P101-410                Language. Linguistic theory;
                               Comparative grammar
P118-118.7             Language acquisition
P121-149                Science of language
P201-299                Comparative grammar
P215-240                Phonetics and Phonology
P241-290                Morphology
P291-298                Syntax
P299                       Other
P301-301.5              Style. Composition. Rhetoric
P302-302.87            Discourse analysis
P304-305                 Vocabulary
P306-310                 Translating and interpreting
P321-324.5              Etymology
P325-325.5              Semantics
P326-326.5              Lexicology
P327-327.5              Lexicography
P331-365.5              Comparative lexicography
P367                        Dialectology
P368                        Standard language
P375-381                 Linguistic geography

P501-675                 Indo-European philology

P901-1091               Extinct ancient   and medieval languages

PM                          Native American Languages




Primary material is collected in all languages, but predominately in English. The Libraries' aim is to have a least a dictionary, a grammar, and illustrative texts for all known languages that have been written down. Secondary material is collected in English and other European languages, and in lesser-known languages when it is not available in the more widely-known ones.


Chronological Guidelines


There are no chronological exclusions. Materials describing and exemplifying the various periods of development of languages, both living and extinct, are collected (but see above, under language). While there is emphasis on the scientific study of language which began in the nineteenth century, there is also a concern for grammars, dictionaries and other descriptive works from earlier periods.


Geographical Guidelines


Studies and examples of languages from all parts of the world are collected. Due to priorities in the Linguistics Department there is an emphasis on those languages which have few written records or lack standardization (e.g. pidgins and creoles) or which are the concern of the anthropologists (e.g. the Native American languages).


Format of Materials


Monographs and periodicals form the bulk of the collection. Publications of learned societies and of government agencies are acquired. Working papers of university departments and other organization are important. Theses and dissertations are now often available electronically through subscription databases such as Proquest, and therefore will no longer be routinely purchased, but exceptions will be made if it is deemed to be a worthy permanent addition to the collection. Microforms are acquired when the material is not conveniently available in any other form; reprints in book form are preferred.


Collection Priorities


The purpose of the Linguistics fund is to collect materials to support the research of the Linguistics Dept. This fund is relatively modest, and therefore it cannot generally purchase materials related to language specific research that is more appropriately handled by another fund, e.g. English linguistic studies, Slavic, Classical languages, French, Spanish, or East Asian linguistic materials.

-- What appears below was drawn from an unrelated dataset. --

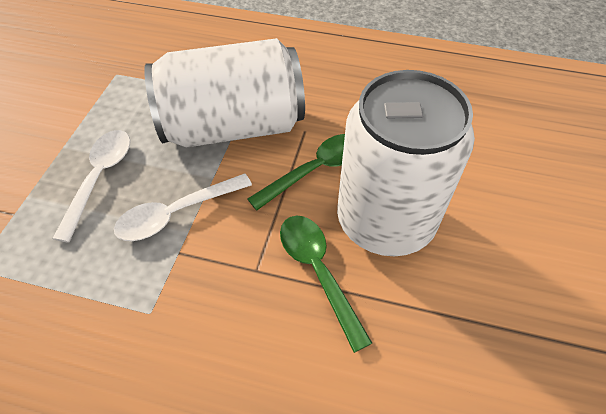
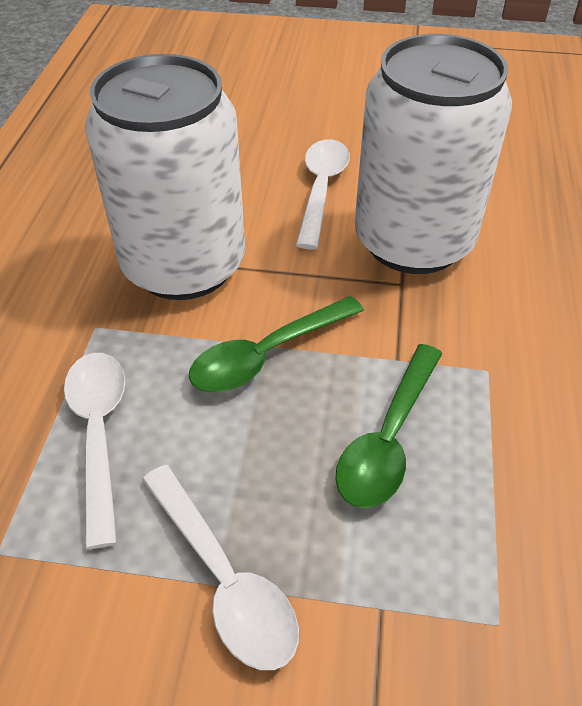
white spoon: [52,130,131,243] [114,174,252,241] = 2 -> [64,353,125,549] [142,465,299,670] [296,139,350,249] = 3

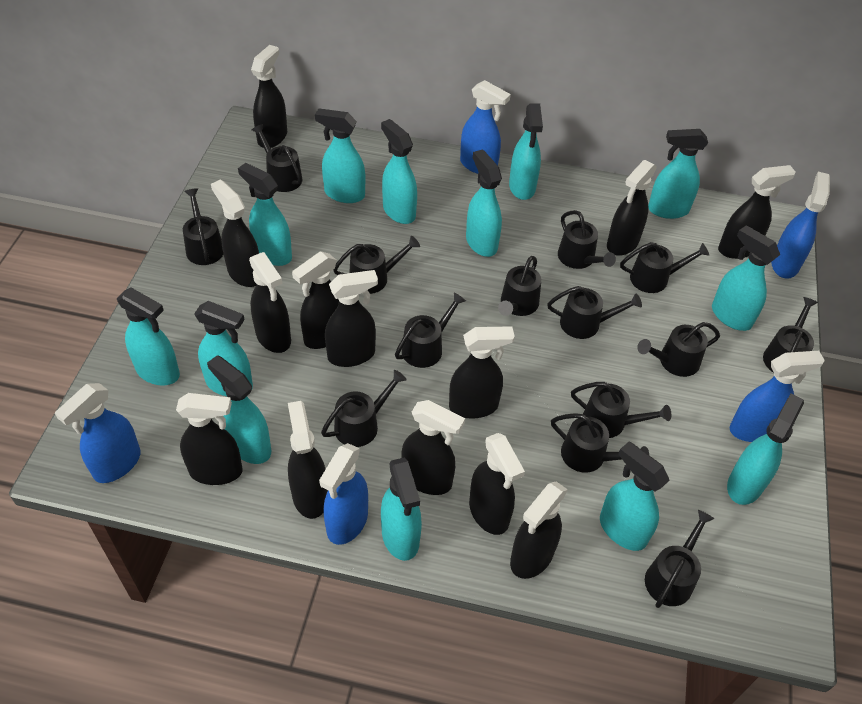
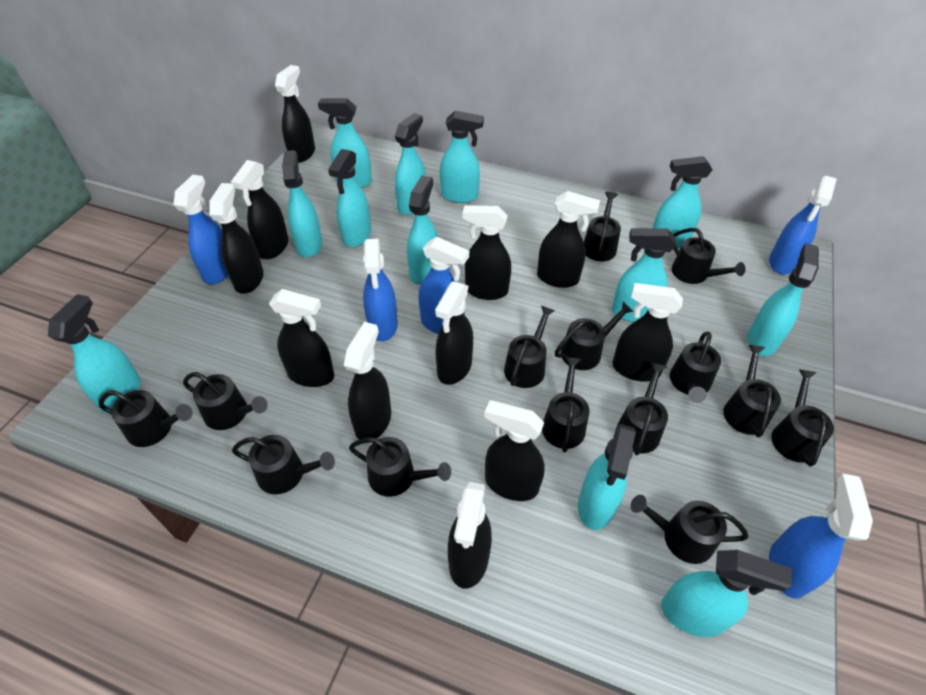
black spray bottle: [176,393,242,485] [211,179,259,287] [249,252,291,353] [251,45,287,148] [288,401,328,519] [292,251,339,349] [325,270,378,367] [402,400,465,495] [449,326,515,419] [469,433,525,535] [510,482,568,579] [607,160,657,256] [718,165,796,259] = 13 -> [210,183,264,294] [231,160,289,259] [269,289,335,387] [275,65,315,163] [344,322,391,439] [435,281,473,385] [448,482,492,589] [463,205,511,300] [484,400,545,501] [537,191,600,288] [612,283,683,382] = 11
turquoise spray bottle: [117,287,180,386] [194,301,253,396] [207,355,271,464] [238,163,292,266] [315,108,365,203] [381,119,417,224] [381,457,422,561] [466,149,502,257] [509,103,543,200] [600,442,670,551] [648,129,708,219] [712,225,780,331] [727,393,804,505] = 13 -> [48,294,140,414] [282,150,322,258] [318,98,372,188] [328,149,371,248] [395,113,426,215] [407,176,438,285] [440,111,484,203] [578,424,636,530] [611,228,676,322] [653,156,713,248] [661,550,792,637] [747,243,819,356] = 12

Areas in which we are at present strong need to be maintained, and areas in which we are at present weaker need to be strengthened. We continue to collect actively in philosophy of language, phonetics, phonology, syntax, semantics, historical and comparative linguistics, language learning and teaching, sociolinguistics, psycholinguistics. However, due to trends in the Linguists Dept., some more traditional areas, e.g. historical linguists are being give somewhat less priority than the more current topics, e.g. psycholinguistics or discourse analysis.



Selection Process


A certain amount of material comes through the North American and British Approval order (at the time of writing this includes some English language materials actually published in the Netherlands). There are no other approval orders embracing linguistics. Most  non-periodical materials purchased on the Linguistics fund are collected on a title  by title basis. The bibliographer also strongly encourages specific purchase recommendations from faculty and students.